Pull out every line of the items below that contains the word "rotated", and treat uppercase and lowercase as different.

Recorded data:
━━━━━━━━━━━━━━━━

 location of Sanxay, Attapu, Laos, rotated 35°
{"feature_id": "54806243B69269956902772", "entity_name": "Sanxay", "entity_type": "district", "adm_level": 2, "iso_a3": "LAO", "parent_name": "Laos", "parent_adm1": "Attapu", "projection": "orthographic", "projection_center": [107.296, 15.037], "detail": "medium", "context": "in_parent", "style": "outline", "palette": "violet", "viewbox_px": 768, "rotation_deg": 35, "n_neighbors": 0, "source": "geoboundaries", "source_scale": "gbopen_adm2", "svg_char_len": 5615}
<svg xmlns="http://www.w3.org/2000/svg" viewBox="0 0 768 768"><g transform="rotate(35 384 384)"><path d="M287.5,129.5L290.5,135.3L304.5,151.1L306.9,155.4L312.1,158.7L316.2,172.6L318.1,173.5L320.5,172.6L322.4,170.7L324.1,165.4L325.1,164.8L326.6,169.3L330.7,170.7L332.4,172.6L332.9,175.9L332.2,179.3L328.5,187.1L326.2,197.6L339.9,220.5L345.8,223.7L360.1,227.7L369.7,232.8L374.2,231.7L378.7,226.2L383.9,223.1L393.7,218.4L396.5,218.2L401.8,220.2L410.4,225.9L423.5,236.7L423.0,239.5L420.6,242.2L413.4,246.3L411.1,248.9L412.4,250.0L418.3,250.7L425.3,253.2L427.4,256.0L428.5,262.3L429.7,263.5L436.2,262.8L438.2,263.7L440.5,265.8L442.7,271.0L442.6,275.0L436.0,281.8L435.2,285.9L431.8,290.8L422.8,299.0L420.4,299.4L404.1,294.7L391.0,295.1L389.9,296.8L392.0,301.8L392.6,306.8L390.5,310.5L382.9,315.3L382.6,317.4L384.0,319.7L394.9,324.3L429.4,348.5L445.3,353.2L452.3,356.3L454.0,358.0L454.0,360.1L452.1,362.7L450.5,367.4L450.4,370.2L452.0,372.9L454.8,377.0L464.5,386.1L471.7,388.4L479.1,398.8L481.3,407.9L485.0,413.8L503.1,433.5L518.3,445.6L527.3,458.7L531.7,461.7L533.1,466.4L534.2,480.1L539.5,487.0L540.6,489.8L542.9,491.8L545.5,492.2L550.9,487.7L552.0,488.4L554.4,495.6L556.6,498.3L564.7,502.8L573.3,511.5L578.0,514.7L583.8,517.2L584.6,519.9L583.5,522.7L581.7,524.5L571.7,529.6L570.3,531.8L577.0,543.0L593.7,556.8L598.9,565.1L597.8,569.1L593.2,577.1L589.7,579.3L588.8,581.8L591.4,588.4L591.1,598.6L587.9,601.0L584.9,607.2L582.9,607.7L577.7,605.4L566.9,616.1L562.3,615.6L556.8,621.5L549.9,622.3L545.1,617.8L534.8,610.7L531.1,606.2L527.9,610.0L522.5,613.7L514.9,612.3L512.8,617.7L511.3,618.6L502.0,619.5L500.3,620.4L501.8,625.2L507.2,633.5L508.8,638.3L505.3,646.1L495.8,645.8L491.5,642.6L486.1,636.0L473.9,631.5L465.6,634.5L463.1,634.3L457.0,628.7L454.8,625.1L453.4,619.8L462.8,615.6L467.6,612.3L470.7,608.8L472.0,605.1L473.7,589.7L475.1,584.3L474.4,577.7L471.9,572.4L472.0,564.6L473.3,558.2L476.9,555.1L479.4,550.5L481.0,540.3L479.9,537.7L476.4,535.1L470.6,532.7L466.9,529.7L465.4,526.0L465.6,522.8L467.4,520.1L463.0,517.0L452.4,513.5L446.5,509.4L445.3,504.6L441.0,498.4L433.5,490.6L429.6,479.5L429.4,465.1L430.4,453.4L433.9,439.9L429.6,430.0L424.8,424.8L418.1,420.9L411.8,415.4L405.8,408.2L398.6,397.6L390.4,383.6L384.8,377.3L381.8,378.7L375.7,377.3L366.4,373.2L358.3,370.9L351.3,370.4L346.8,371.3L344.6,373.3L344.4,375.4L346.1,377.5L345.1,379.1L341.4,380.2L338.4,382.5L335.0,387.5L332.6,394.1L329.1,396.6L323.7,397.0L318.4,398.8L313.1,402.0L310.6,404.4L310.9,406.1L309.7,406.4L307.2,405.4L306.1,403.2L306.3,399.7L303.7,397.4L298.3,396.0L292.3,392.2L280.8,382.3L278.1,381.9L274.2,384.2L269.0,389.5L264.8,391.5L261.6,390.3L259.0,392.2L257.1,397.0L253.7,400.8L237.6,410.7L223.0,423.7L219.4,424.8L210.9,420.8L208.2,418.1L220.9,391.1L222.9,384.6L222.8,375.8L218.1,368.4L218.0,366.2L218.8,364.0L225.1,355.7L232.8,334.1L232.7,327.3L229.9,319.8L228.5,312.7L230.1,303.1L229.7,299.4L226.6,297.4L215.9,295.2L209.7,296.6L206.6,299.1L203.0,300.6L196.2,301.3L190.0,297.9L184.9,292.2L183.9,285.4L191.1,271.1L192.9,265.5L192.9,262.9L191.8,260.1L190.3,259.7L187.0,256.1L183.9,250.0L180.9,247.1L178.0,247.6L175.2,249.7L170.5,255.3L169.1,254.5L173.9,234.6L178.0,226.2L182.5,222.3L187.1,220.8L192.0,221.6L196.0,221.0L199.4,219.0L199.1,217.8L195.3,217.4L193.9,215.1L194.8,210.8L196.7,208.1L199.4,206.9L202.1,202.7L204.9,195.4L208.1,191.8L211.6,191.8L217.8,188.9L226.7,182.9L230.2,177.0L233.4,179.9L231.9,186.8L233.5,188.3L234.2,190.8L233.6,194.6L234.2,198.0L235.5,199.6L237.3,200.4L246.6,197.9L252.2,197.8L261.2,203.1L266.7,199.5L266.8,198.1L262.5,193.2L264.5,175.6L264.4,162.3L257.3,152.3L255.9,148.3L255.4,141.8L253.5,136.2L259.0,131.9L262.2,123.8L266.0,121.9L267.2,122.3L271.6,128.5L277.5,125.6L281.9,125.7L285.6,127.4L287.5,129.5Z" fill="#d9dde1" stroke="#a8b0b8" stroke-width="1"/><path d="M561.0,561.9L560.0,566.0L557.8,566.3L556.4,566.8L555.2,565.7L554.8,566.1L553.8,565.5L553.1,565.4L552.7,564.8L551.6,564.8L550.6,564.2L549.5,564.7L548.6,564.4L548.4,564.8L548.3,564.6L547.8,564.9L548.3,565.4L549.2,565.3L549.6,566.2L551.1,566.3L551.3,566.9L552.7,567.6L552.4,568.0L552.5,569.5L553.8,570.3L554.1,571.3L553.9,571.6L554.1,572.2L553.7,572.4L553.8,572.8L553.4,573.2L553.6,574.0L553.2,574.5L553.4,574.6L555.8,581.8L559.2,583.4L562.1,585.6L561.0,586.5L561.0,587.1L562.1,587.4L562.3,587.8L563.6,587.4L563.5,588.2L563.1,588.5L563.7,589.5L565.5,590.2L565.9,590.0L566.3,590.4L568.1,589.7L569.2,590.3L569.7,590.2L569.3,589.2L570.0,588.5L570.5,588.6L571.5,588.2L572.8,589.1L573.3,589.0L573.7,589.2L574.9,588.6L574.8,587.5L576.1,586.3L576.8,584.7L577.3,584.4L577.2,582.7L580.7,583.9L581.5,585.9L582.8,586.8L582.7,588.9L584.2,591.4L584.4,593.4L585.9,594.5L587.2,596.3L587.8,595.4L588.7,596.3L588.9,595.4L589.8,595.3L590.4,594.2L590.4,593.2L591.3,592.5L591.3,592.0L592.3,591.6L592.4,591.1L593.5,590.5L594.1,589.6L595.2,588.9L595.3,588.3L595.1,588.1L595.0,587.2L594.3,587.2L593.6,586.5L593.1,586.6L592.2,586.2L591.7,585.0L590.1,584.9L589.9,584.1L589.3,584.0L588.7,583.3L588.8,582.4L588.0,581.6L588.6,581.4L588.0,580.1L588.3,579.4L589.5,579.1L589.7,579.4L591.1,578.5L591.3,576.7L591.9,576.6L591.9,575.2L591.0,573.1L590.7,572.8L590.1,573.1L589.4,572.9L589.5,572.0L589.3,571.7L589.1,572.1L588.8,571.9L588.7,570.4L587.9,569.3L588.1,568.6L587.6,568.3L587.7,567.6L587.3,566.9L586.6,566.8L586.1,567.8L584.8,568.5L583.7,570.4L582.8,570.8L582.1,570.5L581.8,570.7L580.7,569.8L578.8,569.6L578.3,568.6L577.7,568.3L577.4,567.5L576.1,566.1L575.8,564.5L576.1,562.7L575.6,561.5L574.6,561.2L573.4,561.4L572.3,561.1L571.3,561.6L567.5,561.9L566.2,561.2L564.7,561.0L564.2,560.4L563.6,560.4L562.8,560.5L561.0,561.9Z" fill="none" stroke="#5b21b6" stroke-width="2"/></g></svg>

━━━━━━━━━━━━━━━━

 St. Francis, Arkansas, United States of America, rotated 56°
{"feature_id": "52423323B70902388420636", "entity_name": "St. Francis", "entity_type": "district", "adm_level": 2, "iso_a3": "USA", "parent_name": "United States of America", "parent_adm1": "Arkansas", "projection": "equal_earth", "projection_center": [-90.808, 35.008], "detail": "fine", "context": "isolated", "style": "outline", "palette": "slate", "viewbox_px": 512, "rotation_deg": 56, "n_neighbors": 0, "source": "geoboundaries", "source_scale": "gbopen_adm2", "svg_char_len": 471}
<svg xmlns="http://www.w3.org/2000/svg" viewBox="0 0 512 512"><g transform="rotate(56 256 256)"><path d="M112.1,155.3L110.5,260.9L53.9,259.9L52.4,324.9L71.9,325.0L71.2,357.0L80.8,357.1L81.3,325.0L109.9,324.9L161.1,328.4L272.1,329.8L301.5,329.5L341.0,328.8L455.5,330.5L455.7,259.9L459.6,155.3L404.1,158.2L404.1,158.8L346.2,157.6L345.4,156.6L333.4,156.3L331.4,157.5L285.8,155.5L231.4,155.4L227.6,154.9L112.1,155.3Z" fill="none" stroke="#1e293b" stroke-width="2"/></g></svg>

━━━━━━━━━━━━━━━━

Written answer:
 location of Sanxay, Attapu, Laos, rotated 35°
 St. Francis, Arkansas, United States of America, rotated 56°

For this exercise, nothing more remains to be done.